**Exercise aim:**
Extract, from the records beneath this instruction, each line that contains the word "receiving".

--- --- ---

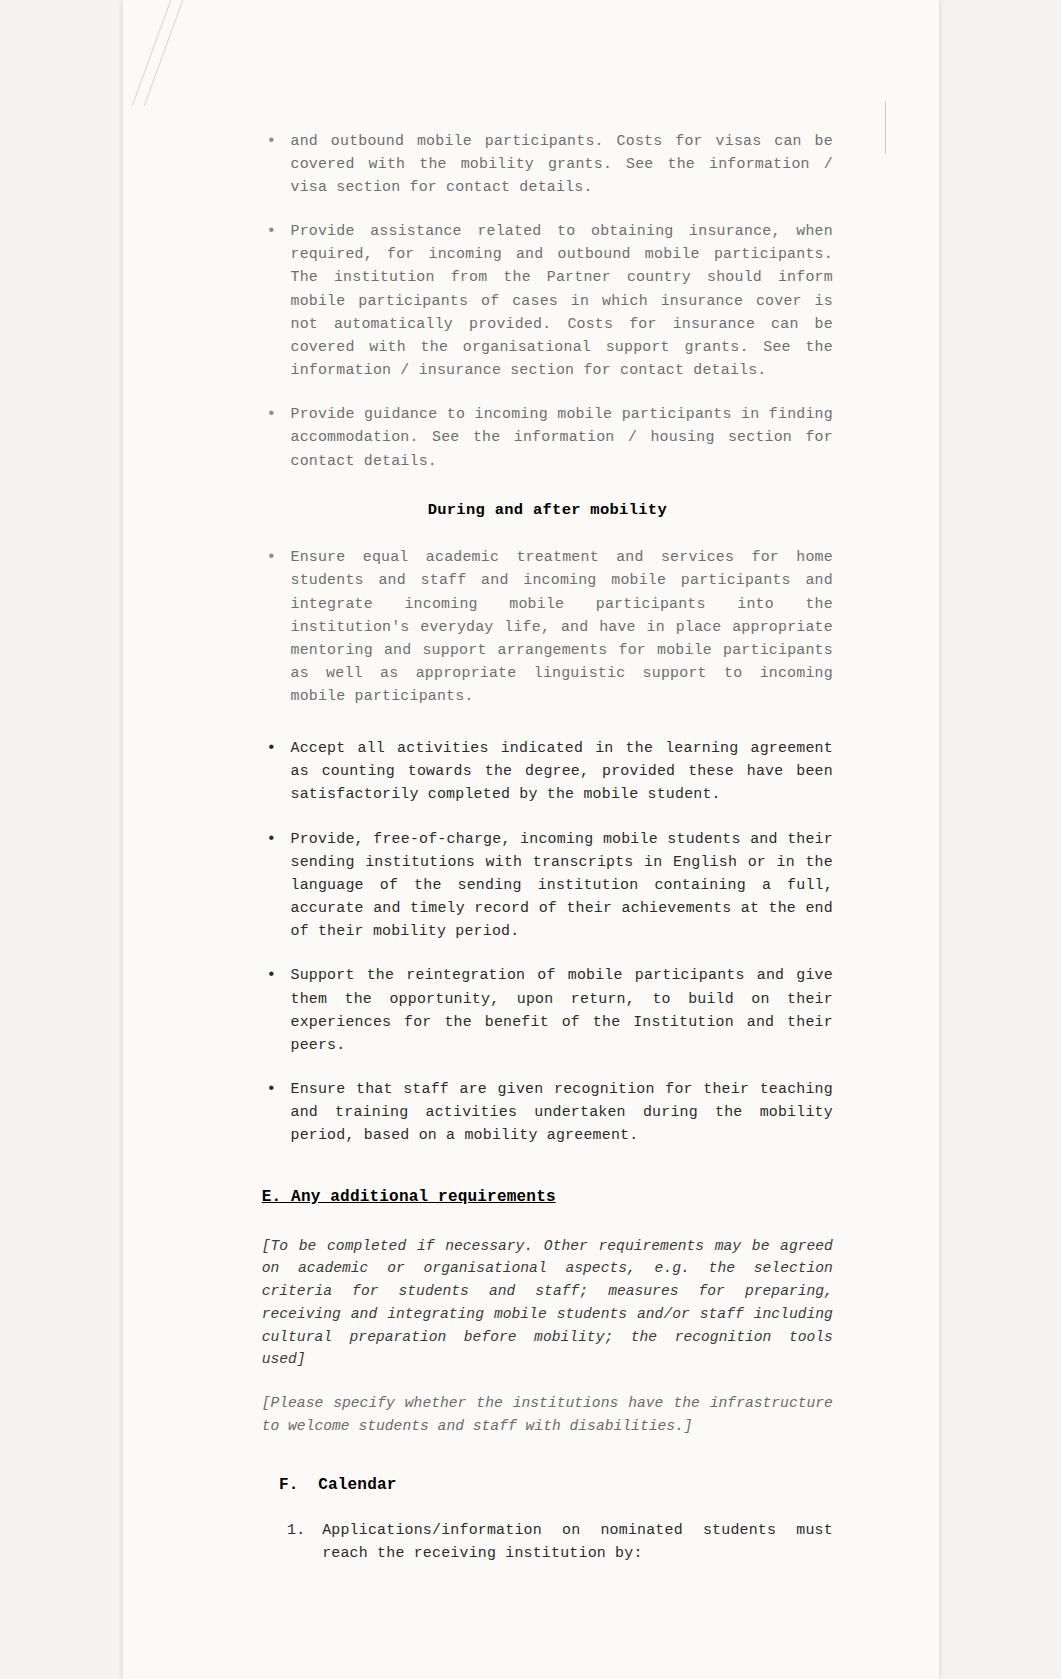• and outbound mobile participants. Costs for visas can be covered with the mobility grants. See the information / visa section for contact details.
Provide assistance related to obtaining insurance, when required, for incoming and outbound mobile participants. The institution from the Partner country should inform mobile participants of cases in which insurance cover is not automatically provided. Costs for insurance can be covered with the organisational support grants. See the information / insurance section for contact details.
Provide guidance to incoming mobile participants in finding accommodation. See the information / housing section for contact details.
During and after mobility
Ensure equal academic treatment and services for home students and staff and incoming mobile participants and integrate incoming mobile participants into the institution's everyday life, and have in place appropriate mentoring and support arrangements for mobile participants as well as appropriate linguistic support to incoming mobile participants.
Accept all activities indicated in the learning agreement as counting towards the degree, provided these have been satisfactorily completed by the mobile student.
Provide, free-of-charge, incoming mobile students and their sending institutions with transcripts in English or in the language of the sending institution containing a full, accurate and timely record of their achievements at the end of their mobility period.
Support the reintegration of mobile participants and give them the opportunity, upon return, to build on their experiences for the benefit of the Institution and their peers.
Ensure that staff are given recognition for their teaching and training activities undertaken during the mobility period, based on a mobility agreement.
E. Any additional requirements
[To be completed if necessary. Other requirements may be agreed on academic or organisational aspects, e.g. the selection criteria for students and staff; measures for preparing, receiving and integrating mobile students and/or staff including cultural preparation before mobility; the recognition tools used]
[Please specify whether the institutions have the infrastructure to welcome students and staff with disabilities.]
F. Calendar
Applications/information on nominated students must reach the receiving institution by:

--- --- ---

**The completed task:**
[To be completed if necessary. Other requirements may be agreed on academic or organisational aspects, e.g. the selection criteria for students and staff; measures for preparing, receiving and integrating mobile students and/or staff including cultural preparation before mobility; the recognition tools used]
Applications/information on nominated students must reach the receiving institution by:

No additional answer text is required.